- STUDY MATERIAL
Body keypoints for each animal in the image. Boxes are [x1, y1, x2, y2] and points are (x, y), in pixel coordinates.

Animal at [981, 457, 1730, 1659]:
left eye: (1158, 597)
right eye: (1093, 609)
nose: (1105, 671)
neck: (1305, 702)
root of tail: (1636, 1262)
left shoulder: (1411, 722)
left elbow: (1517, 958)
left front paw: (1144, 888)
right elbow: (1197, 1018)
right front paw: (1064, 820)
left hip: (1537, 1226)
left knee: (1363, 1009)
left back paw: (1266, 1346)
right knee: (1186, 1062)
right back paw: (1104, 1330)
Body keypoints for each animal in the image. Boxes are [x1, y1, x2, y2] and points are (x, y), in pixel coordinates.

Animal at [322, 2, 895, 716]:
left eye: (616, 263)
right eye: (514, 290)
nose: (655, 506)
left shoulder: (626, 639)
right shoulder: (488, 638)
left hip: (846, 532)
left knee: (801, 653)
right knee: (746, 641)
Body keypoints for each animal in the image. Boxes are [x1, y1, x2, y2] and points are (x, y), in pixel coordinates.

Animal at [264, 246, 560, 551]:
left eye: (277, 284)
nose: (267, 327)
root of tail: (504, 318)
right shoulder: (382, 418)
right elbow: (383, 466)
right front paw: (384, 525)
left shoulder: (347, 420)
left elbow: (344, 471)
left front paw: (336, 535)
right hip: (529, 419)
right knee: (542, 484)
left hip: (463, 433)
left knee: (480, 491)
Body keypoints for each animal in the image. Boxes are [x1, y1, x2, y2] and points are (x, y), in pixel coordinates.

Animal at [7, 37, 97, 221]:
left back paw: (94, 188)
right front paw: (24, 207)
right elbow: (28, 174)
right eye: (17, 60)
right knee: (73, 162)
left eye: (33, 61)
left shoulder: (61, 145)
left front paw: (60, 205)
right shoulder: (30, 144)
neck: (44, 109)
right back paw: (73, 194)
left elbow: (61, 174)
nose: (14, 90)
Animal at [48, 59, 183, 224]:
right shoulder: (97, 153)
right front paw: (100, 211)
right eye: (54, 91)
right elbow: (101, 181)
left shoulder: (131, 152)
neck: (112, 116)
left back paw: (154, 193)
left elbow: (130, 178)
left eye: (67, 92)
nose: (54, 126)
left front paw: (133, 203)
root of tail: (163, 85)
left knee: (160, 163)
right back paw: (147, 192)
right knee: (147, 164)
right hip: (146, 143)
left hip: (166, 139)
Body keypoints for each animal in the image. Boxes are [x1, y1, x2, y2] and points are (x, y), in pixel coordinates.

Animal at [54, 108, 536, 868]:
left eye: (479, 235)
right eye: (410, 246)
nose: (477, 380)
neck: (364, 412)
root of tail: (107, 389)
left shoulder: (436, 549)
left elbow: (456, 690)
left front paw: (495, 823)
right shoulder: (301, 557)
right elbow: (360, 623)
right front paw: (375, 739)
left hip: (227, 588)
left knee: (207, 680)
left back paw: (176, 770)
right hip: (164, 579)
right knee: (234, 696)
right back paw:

- THE PROBLEM
Search the material for the word "knee" and report how many lines hold it. Add nothing else.

- RESULT
11